Markets slide as WHO warns coronavirus 'is not a drill'
Stock markets collapsed on Friday as world health officials warned that countries were failing to take the coronavirus crisis seriously enough.
A rash of European countries as well as Cameroon and Togo confirmed their first cases of the virus while the Netherlands announced its first death.
In the United States, medical workers warned over a "disturbing" lack of hospital preparedness, echoing World Health Organisation concerns over the lack of commitment from countries to tackle the virus threat.
The Chinese government, meanwhile, said it may soon lift the quarantine imposed on Hubei province, the epicentre of the coronavirus outbreak, which has been under lockdown for more than a month.
"The day everyone is waiting for will not be too far away," Ding Xiangyang, deputy secretary-general of China's State Council, told journalists.
Coronavirus has now killed more than 3,300 people and infected more than 100,000 in about 90 nations since the outbreak first emerged in China in December.
The global markets continued to struggle against the uncertainty created by the outbreak of the virus.
On Friday, the European markets followed the downward trend of Tokyo, Shanghai and Hong Kong in a fierce global markets selloff that began about two weeks ago.
In oil markets, Brent North Sea crude dived to $47.02 per barrel, the lowest levels since July 2017 while the WTI tumbled to the lowest since late 2018.
"Over the past month, forecasters have slashed their oil price estimates quicker than you can say 'pass the hand sanitiser'," said PVM analyst Stephen Brennock.
Slovakia, Serbia, the Vatican, Cameroon and Togo all reported their first cases while Netherlands recorded its first death.
"An 86-year-old man with COVID-19 who was admitted to the Ikazia hospital in Rotterdam has died," the National Institute for Public Health (RIVM) said, referring to the disease caused by the virus.
Iran reported 17 new deaths taking the toll in the country to 124 while Egypt detected 12 new cases among workers aboard a Nile cruise boat heading from Aswan to Luxor.
The epidemic has wreaked havoc on international business, tourism, sports events and schools, with almost 300 million students sent home worldwide.
Even religion is affected: The Vatican said Pope Francis may change his schedule, Bethlehem was placed under lockdown, and Saudi Arabia emptied Islam's holiest site in Mecca to sterilise it.
In India the world's biggest film industry called off its equivalent of the Oscars that had been set for the end of the month, with organisers citing the "sensitivity" of the health crisis.
The prestigious Milan-San Remo cycling race fell victim to the rising numbers in Italy which has already postponed two Six Nations rugby matches which were due to be played this month in Rome.
China -- where the virus emerged late last year -- still accounts for the majority of cases and deaths, but authorities intimated that the quarantine of Hubei may be coming to an end.
Some 56 million people in Hubei have been effectively quarantined since late January, to stop the virus from spreading. But new cases in Hubei and Wuhan have been on a downward trend for several weeks.
Some regions are preparing to reopen schools from next week, after more than a month of closures across the country.
Fresh infections increased across China for a second consecutive day on Friday, with 143 new patients, and the number of imported cases from abroad to 36.
Its death toll rose to 3,042, with over 80,500 infections.

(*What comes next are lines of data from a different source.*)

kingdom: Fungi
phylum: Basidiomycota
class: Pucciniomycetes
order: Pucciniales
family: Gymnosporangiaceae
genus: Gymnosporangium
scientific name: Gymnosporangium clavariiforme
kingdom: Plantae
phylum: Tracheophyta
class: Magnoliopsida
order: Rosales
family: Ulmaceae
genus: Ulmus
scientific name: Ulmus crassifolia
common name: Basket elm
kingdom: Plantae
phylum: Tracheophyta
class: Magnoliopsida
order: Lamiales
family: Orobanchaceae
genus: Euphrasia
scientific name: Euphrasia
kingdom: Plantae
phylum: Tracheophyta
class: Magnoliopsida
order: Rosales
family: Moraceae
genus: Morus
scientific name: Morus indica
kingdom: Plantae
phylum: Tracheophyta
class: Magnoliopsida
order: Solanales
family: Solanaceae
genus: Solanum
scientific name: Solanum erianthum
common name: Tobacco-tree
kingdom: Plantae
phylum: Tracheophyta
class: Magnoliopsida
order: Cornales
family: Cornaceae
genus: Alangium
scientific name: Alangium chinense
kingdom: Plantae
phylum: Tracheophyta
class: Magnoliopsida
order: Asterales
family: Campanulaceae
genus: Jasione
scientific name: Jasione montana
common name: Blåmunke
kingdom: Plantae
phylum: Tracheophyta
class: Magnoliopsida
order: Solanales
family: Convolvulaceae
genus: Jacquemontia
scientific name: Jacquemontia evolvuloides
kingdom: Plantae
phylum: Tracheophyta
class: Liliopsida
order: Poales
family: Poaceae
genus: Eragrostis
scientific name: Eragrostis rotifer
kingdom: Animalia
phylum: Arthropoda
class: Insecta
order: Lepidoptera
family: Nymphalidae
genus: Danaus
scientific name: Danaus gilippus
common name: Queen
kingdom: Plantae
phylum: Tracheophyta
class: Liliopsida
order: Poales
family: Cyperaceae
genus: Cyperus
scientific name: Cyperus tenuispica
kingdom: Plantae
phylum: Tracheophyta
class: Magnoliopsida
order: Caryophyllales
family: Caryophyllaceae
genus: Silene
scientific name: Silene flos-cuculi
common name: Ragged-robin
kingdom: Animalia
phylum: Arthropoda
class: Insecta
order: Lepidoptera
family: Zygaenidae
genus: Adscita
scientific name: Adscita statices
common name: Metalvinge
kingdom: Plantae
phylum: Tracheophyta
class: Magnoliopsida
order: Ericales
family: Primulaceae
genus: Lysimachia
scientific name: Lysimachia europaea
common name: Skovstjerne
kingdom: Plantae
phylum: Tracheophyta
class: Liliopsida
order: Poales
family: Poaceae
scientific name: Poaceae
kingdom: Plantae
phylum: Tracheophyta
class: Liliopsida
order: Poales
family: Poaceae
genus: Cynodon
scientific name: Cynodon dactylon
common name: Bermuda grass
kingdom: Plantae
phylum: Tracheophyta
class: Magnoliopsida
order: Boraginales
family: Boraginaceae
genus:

South Korea has the biggest number of cases outside China, with over 6,500 infections and 42 deaths, prompting the country to extend school breaks by three weeks.
The World Health Organization warned Thursday that a "long list" of countries were not showing the political commitment needed to "match the level of the threat we all face".
"This is not a drill," WHO chief Tedros Adhanom Ghebreyesus told reporters, calling for "aggressive preparedness".
"This is not a time to give up. This is not a time for excuses," he said.
"This is a time for pulling out all the stops."
In the United States, the largest nursing union said a survey of thousands of nurses at hospitals showed "truly disturbing" results.
Nurses are working without necessary personal protective equipment and lack education and training for handling the disease, said National Nurses United director Bonnie Castillo.
The US Congress passed an emergency $8.3 billion spending bill to combat the coronavirus Thursday as cases surged in the country's northwest and deaths reached 12.
More than 180 people are infected in the US. But President Donald Trump has downplayed the risk, saying the WHO's report of a 3.4 percent mortality rate was "false".
Admiral Brett Giroir, the assistant secretary of health, estimated the death rate at "somewhere between 0.1 percent and one percent".